Dies gelte zumindest für COPD-Patienten mit chronisch stabiler Hyperkapnie, hieß es beim Jahreskongress der Deutschen Gesellschaft für Pneumologie und Beatmungsmedizin (DGP) in Leipzig [1]. Eine Alternative zur nicht-invasiven Beatmung (NIV) mit Masken könnte die nasale Hochfluss-Therapie sein, bei der ein Luft-Sauerstoffgemisch per Nasenbrille mit einem Flow von bis zu 60 Litern pro Minute verabreicht wird.

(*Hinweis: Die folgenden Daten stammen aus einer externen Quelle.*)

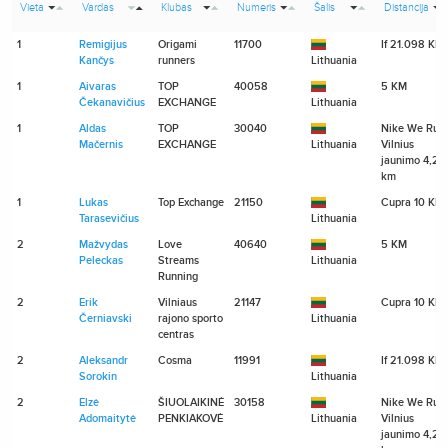
Vieta
Vardas
Klubas
Numeris
Šalis
Distancija
1
Remigijus
Origami
11700
If 21.098 KM
Kančys
runners
Lithuania
1
Aivaras
TOP
40058
5 KM
Čekanavičius
EXCHANGE
Lithuania
1
Aldas
TOP
30040
Nike We Run
Mačernis
EXCHANGE
Lithuania
Vilnius
jaunimo 4,2
km
1
Lukas
Top Exchange
21150
Cupra 10 KM
Tarasevičius
Lithuania
2
Mažvydas
Love
40640
5 KM
Peleckas
Streams
Lithuania
Running
2
Erik
Vilniaus
21147
Cupra 10 KM
Černiavski
rajono sporto
Lithuania
centras
2
Aleksandr
Cosma
11991
If 21.098 KM
Sorokin
Lithuania
2
Elzė
ŠIUOLAIKINĖ
30158
Nike We Run
Adomaitytė
PENKIAKOVĖ
Lithuania
Vilnius
jaunimo 4,2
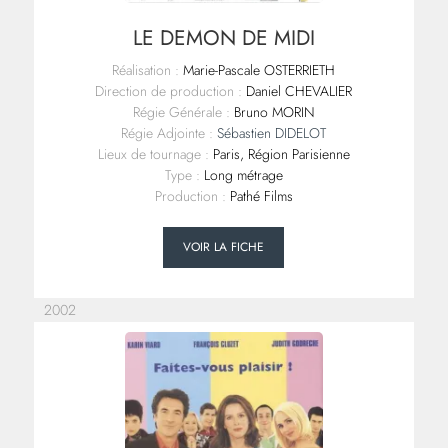
LE DEMON DE MIDI
Réalisation :
Marie-Pascale OSTERRIETH
Direction de production :
Daniel CHEVALIER
Régie Générale :
Bruno MORIN
Régie Adjointe :
Sébastien DIDELOT
Lieux de tournage :
Paris, Région Parisienne
Type :
Long métrage
Production :
Pathé Films
VOIR LA FICHE
2002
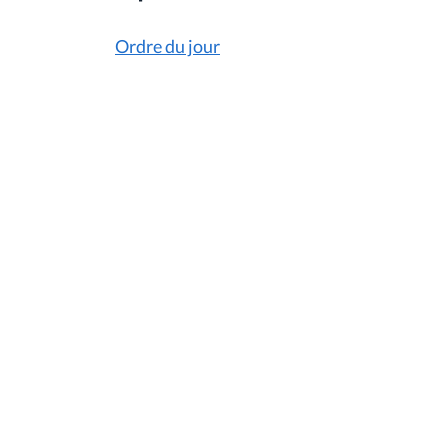
Ordre du jour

Während eine Hypoxämie bis zu einem gewissen Grad noch mit der Gabe von Sauerstoff kompensiert werden kann, stellt sich die Frage, wie einem COPD-Patienten nach akuter Exazerbation geholfen werden kann, der chronisch hyperkapnisch bleibt. Die Insuffizienz der Atempumpe, hervorgerufen durch die erschöpfte Atemmuskulatur, und die emphysematös veränderte und verschleimte Lunge erschweren maßgeblich die Ventilation. Die Atemtiefe und das Atemzugvolumen nehmen ab, die Atemfrequenz nimmt zu – vergleichbar einem Marathon-Läufer, dessen Schritte vor dem Ziel immer kürzer und immer schneller werden.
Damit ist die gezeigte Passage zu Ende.